If there is one thing we can count on, investors and traders are very predictable. The bulls continue to ride the momentum higher and are probably heading for some sort of destructive ending. The bears fight the trend and the tape, losing opportunity after opportunity when it appears the market is ready to break.
The price action of late has been surprising to many, the indices floating upward for a second straight week. Markets are up 35% or more from the lows, quite astonishing and not too shabby. The month of May was a good one, with no "sell in May and go away" happening this year. The S&P 500 closed up nearly 5% in May after a stellar April.
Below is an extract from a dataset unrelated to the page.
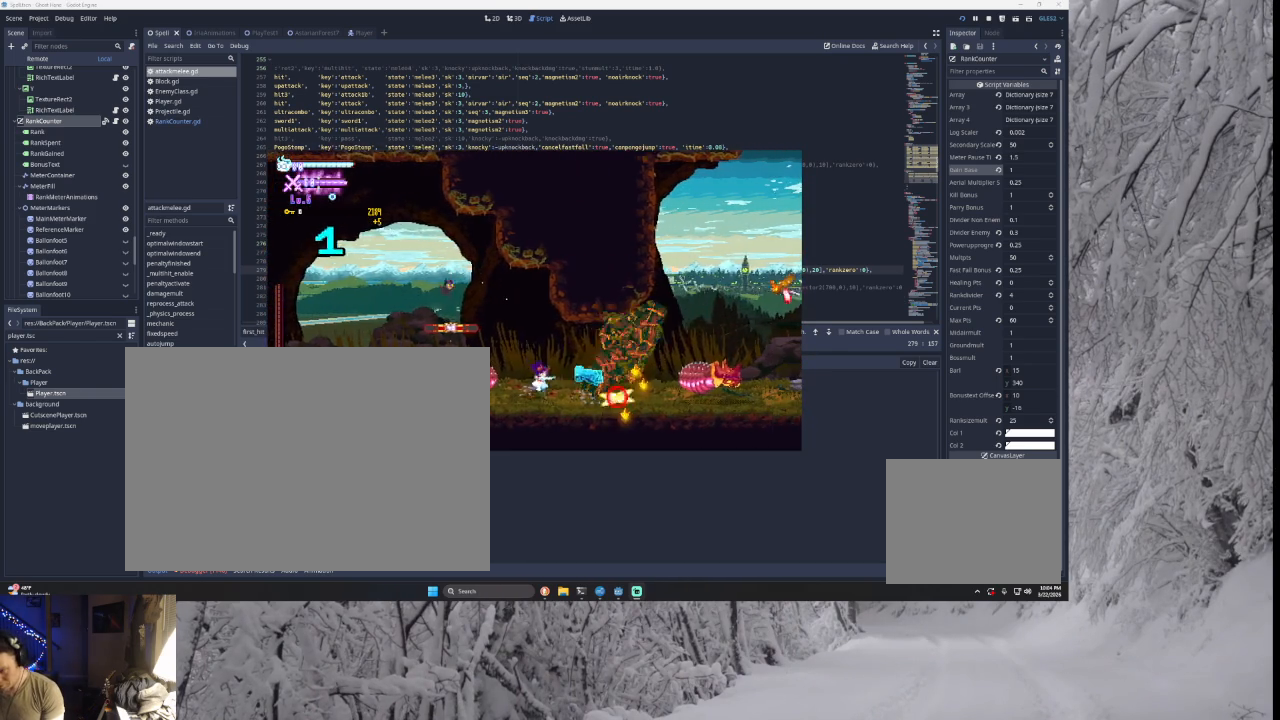
{"buttons": [], "left_stick": "right", "right_stick": "center", "events": []}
Other indices such as the Russell 2000 were up even more, as it clocked a gain of more than 7.5%.
The follow through from April is just what the doctor ordered for the bulls, yet there may be a fly in the ointment. Volume trends are rather suspect, and without the commitment of buyers to get hinged to stocks there is vulnerability in price.
Breadth figures have been good and with the Russell showing leadership that is a good sign for a continued move upward. The trend is clearly in place; you just have to believe and ride along with it.
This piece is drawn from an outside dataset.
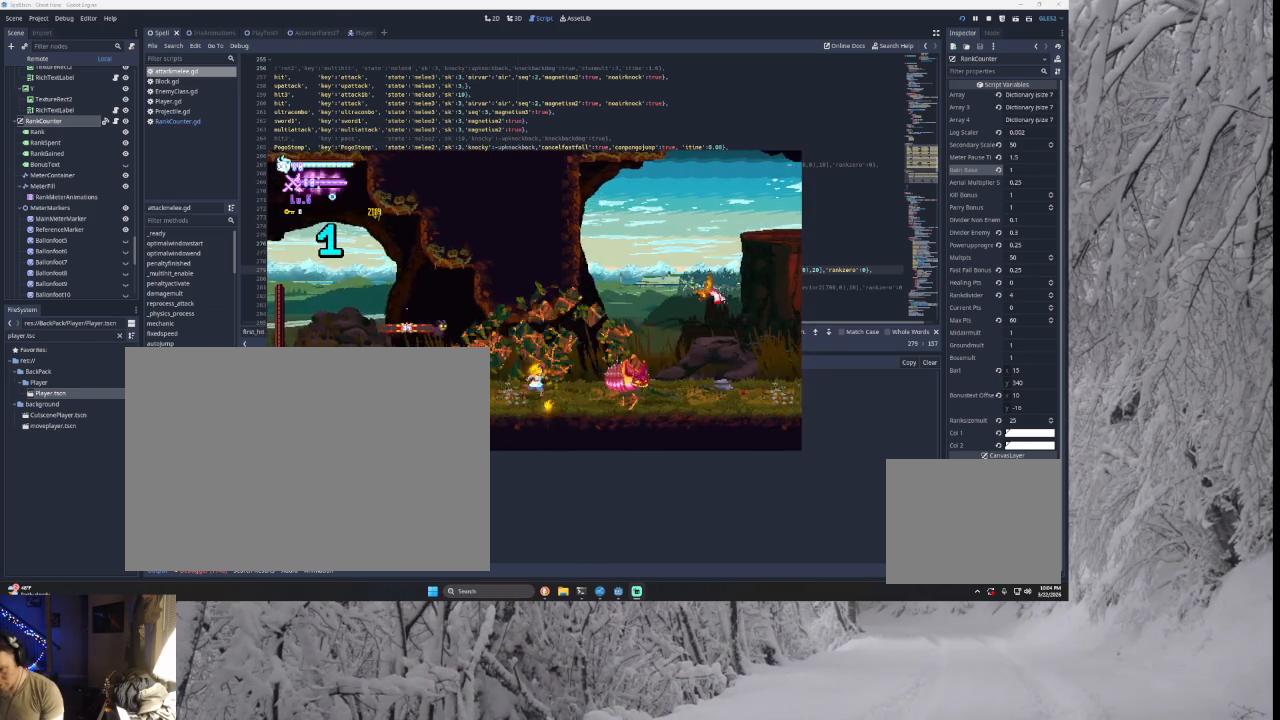
{"buttons": ["TRIANGLE"], "left_stick": "right", "right_stick": "center", "events": [[100, "TRIANGLE", "down"], [400, "TRIANGLE", "up"], [433, "TRIANGLE", "down"]]}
But what about a turn in the trend? How do we know it's happening, and how do we know if a move lower is just a fake-out or the real thing?
We follow indicators that give us some good lead time and help us determine when a change in trend is occurring. Our goal is not to get out at the top or in at the bottom. If that happens, then that is a wonderful moment.
But calling tops and bottoms is a loser's game. You can endlessly chase the bottom or get out at the top and never be satisfied. We are in a game of survival, and as such our focus is to identify trends and changes in trends and move our sails with the shifting winds.
The markets are swimming upstream at the moment. We'll see if that momentum continues into the next month. But for now, don't fight the trend.